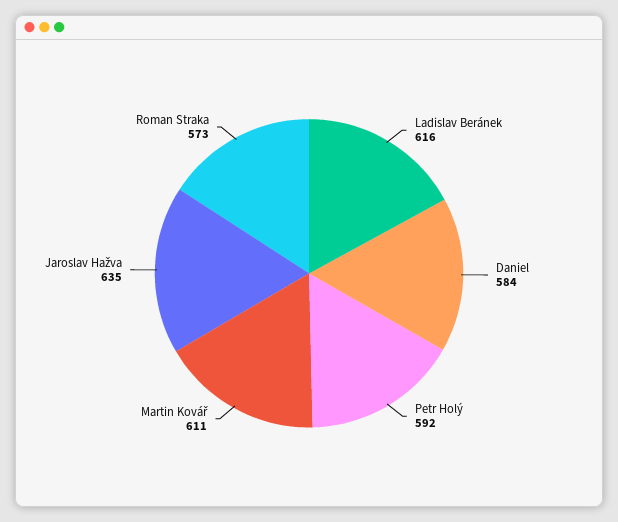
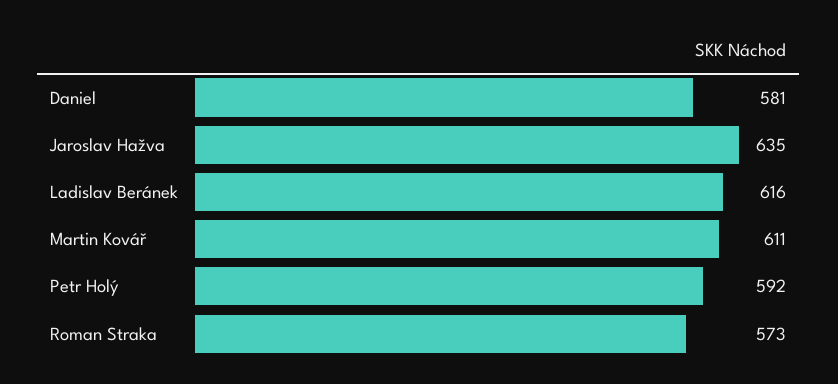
  {
    "Ladislav Beránek": 616,
-   "Daniel": 584,
+   "Daniel": 581,
    "Petr Holý": 592,
    "Martin Kovář": 611,
    "Jaroslav Hažva": 635,
    "Roman Straka": 573
  }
━━━━━━━━━━━━━━━━
▶ **Task brief**: Images are not wanted in the copy. Please print the material above exactly.

▶ **Result**:
  {
    "Ladislav Beránek": 616,
-   "Daniel": 584,
+   "Daniel": 581,
    "Petr Holý": 592,
    "Martin Kovář": 611,
    "Jaroslav Hažva": 635,
    "Roman Straka": 573
  }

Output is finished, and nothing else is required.